How could any Thai festival not have the ubiquitous Pad Thai noodles? One of the most popular meal-on-the-go in Thailand, the noodles are traditionally tossed in a wide wok. However, Chef Nana quickly stir-fried the rice noodles with some shredded chicken and fresh vegetables on a flat griddle and we were happy to dig into this flavorful preparation.


Just like that, we moved to the main course. Of course, the European and Indian appetizers were very much present for us to partake in, but we decided to stick to all things Thai.

The Som Tam, a raw papaya salad, was lovely to look at  and tempted you to just scoop it up.
The Som Tam was lovely to look at and tempted you to just scoop it up.

The main course section too was very limited. There were two rice preparations, a regular steamed (Kao Sauy) version, while the other had fried with eggs and some spices (Kao Pad Kai). The latter is very bucolic and we are sure it is what folks in Thailand whip up when guests unexpectedly drop in.

There was just one fish-based dish, which was very surprising, because seafood hogs the limelight in any Thai meal. The Phad Talay Kratiem Prik Thai had batter-fried seafood tossed in garlic and black pepper sauce. What we liked about this dish, which could double up as an appetizer, was that the chef had thrown long stalks of green peppercorns while tossing it. In fact, Prik Thai means Thai pepper and Chef Indrajit informed us that it is a common practice to lob fresh green peppercorns into Thai dishes since they exude mild heat, unlike the Thai chilies that are apt to sear a hole in your gullet and gut.

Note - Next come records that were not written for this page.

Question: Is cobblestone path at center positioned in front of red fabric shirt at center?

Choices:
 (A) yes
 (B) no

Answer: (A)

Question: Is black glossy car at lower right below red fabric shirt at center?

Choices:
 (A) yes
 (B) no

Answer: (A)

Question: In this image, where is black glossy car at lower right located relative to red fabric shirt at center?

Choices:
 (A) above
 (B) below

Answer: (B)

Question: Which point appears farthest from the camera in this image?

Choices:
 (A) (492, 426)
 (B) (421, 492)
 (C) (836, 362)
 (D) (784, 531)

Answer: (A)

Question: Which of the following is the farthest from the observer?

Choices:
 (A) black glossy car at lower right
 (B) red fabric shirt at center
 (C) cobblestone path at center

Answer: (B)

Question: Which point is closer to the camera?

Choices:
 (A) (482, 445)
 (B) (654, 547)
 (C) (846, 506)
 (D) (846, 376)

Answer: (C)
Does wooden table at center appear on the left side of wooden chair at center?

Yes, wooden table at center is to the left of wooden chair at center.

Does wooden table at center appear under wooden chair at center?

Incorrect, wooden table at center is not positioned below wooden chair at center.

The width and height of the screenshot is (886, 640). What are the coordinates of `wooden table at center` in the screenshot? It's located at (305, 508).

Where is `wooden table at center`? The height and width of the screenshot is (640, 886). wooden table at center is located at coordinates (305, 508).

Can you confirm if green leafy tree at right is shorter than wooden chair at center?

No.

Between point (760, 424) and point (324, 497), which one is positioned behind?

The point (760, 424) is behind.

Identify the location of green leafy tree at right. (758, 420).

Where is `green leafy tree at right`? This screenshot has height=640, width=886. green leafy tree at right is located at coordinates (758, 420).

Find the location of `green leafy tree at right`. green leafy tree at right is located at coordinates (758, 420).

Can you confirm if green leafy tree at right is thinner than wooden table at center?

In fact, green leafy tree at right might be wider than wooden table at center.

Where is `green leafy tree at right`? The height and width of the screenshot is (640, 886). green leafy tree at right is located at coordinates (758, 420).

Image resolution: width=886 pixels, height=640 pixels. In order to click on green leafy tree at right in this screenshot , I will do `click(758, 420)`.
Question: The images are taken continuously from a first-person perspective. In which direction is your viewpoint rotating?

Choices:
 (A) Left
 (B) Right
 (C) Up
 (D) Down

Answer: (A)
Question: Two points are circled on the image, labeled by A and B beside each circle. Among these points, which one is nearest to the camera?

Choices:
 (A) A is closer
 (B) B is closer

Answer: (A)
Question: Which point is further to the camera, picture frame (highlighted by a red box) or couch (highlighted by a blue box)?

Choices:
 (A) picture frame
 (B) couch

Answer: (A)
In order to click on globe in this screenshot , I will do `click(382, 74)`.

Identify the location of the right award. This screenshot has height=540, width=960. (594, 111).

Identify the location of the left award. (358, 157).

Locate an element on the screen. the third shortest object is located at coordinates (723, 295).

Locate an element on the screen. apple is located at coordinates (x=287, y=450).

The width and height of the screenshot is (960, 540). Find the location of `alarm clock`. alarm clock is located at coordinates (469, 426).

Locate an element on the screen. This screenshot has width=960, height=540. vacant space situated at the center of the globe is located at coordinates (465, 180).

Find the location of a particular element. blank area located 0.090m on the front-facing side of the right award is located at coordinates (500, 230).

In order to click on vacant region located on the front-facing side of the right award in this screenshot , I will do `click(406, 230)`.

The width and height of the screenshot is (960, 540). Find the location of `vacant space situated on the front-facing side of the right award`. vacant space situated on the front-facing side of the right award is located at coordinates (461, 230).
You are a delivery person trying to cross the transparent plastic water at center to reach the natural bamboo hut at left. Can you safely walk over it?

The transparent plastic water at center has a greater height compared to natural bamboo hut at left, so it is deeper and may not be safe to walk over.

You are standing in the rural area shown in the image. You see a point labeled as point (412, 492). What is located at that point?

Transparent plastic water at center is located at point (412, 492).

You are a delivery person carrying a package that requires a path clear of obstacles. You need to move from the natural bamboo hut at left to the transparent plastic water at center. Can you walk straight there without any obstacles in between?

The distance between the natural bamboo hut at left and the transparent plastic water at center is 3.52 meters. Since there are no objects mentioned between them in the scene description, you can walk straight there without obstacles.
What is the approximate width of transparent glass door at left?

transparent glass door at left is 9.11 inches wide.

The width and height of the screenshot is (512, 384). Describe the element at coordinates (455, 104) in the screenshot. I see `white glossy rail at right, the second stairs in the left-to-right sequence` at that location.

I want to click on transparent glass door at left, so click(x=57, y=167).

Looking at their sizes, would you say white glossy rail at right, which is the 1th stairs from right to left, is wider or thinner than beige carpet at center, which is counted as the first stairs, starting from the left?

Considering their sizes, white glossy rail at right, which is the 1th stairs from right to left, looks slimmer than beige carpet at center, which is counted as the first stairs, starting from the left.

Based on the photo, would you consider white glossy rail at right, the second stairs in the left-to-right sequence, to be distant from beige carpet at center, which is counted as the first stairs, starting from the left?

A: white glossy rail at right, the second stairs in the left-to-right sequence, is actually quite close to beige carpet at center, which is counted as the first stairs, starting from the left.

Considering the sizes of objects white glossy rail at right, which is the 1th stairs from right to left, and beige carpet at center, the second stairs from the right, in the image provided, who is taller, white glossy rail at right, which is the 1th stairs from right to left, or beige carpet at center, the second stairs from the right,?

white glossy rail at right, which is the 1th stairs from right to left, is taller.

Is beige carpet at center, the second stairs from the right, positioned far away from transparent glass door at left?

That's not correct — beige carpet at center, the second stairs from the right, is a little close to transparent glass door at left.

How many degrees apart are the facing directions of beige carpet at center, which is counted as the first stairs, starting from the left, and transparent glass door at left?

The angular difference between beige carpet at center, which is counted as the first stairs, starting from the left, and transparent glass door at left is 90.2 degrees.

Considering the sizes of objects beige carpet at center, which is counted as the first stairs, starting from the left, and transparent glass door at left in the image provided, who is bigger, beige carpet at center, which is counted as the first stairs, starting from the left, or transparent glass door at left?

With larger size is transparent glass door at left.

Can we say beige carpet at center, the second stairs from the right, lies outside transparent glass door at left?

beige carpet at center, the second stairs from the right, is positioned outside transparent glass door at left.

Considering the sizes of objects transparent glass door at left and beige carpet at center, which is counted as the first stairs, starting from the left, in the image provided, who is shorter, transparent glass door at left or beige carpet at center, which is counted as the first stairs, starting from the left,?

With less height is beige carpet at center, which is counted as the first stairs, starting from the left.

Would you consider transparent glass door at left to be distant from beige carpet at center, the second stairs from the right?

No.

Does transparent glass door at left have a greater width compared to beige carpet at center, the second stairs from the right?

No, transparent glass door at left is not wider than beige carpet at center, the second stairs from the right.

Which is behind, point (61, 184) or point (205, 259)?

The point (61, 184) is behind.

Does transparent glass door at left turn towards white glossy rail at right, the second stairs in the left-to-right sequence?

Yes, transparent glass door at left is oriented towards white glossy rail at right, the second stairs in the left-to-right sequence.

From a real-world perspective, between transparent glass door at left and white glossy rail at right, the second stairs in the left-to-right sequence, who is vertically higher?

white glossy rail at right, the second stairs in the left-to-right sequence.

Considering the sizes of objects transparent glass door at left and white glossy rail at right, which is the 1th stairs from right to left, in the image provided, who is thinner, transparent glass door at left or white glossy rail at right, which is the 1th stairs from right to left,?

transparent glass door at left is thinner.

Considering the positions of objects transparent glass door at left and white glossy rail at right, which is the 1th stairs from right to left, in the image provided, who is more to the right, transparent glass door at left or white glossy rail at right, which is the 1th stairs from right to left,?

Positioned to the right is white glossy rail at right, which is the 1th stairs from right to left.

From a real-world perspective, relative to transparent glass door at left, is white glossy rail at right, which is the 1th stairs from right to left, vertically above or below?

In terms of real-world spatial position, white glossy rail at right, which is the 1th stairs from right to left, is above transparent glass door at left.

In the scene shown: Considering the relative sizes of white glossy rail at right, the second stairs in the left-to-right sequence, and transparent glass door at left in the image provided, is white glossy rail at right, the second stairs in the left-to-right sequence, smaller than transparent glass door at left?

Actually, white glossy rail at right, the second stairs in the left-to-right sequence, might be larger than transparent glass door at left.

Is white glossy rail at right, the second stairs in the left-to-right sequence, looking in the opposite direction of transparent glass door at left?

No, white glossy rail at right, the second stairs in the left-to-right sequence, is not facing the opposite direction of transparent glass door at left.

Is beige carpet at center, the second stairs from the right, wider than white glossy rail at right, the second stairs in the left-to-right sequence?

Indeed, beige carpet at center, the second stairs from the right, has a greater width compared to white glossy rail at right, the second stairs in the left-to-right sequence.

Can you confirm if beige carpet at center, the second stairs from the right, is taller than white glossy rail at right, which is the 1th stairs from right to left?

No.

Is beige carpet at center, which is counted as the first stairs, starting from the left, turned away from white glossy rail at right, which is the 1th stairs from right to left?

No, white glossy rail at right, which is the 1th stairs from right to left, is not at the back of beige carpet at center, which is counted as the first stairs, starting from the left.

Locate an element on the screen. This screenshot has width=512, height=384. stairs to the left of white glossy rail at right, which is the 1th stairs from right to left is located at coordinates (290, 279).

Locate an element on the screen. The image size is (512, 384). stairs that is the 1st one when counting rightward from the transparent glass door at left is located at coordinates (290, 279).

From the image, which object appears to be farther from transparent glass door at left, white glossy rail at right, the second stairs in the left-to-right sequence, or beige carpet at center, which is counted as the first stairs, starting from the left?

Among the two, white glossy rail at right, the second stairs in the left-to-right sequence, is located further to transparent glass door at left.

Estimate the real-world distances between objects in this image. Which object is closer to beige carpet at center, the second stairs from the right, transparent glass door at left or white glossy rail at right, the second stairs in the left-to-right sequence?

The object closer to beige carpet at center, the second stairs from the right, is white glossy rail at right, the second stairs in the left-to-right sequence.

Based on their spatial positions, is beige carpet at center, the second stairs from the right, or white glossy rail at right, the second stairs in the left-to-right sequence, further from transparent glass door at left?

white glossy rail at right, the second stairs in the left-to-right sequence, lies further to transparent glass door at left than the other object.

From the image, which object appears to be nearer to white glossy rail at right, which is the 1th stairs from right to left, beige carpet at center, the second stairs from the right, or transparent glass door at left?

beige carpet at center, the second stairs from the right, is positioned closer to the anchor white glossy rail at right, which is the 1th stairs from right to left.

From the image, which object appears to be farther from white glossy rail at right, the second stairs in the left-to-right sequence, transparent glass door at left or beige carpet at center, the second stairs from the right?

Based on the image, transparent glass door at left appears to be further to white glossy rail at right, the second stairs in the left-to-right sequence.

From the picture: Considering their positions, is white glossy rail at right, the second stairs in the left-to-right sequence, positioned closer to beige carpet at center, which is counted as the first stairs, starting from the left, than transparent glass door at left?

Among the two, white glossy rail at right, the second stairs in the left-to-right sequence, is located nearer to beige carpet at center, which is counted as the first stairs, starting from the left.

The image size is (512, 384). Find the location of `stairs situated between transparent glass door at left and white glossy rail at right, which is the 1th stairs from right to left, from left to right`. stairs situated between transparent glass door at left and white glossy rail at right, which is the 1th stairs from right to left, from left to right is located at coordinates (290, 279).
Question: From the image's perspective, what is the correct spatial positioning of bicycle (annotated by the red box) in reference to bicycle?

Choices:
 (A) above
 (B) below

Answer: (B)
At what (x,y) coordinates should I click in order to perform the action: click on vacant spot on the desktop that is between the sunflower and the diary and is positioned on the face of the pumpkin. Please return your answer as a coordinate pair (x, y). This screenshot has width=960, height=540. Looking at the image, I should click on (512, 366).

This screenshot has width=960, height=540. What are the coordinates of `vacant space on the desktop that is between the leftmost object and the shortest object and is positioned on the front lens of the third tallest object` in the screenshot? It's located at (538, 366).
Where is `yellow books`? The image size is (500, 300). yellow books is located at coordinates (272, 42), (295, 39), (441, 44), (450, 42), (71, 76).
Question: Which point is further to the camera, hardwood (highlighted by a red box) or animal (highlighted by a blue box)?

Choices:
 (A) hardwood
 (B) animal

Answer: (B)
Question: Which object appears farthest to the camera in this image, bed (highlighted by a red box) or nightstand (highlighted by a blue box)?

The Phad Pak Boong Fai Dang is another common street food of Thailand. It’s a simple stir-fry of greens like spinach leaves or morning glory with soya sauce, and is often considered to be a poor man’s dish because these leaves are easily available throughout that country. Highly nutritious and rich in fiber, we would have preferred our version with some burnt garlic and little more chilies to tickle our taste buds.

Another famous Thai dish, Massaman Gai Curry, was also on the menu. One reason why Indians like Massaman curry is because it finds resonance with so many of our curries. The yellow gravy was fragrant, courtesy the bay leaves and lemongrass; it had a thick texture because of the paste of various nuts that went into it, and the coconut milk neutralized the fieriness of the chilly paste included.

For desserts, there was Beau Loy Sam See and Sang Ka Ya Fak Thong. The former had small rice balls in a coconut milk cream; while the latter was egg custard steamed into a whole pumpkin. We were more intrigued by the technique of cooking the custard so that it set and melded perfectly to the inner contours of the pumpkin, than its mild taste. Let’s just say, it is not everyone’s idea of pie. The Beau Loy Sam See is also a common street food in Thailand. The broth is not too sweet, while the rice balls aren’t too bland – but again, they might not tickle everyone’s sweet tooth.

The dishes at the Taste of Thailand food festival were plainspoken and simple – just the way traditional cuisine usually is. We expected fireworks in the spiciness department, but perhaps Sofitel chose to tone it down, keeping in mind that most of its guests might not appreciate the fieriness. However, to make a food festival really stand out, an establishment needs to offer diners more choice, which was lacking at Pondichery Café. And the reason we were surprised about the frugality of options is because this is Pondichery Café we are talking about – a place where the options abound to the point of numbing the mind. After all, variety is not just the spice of life, it is the life of any cuisine, too!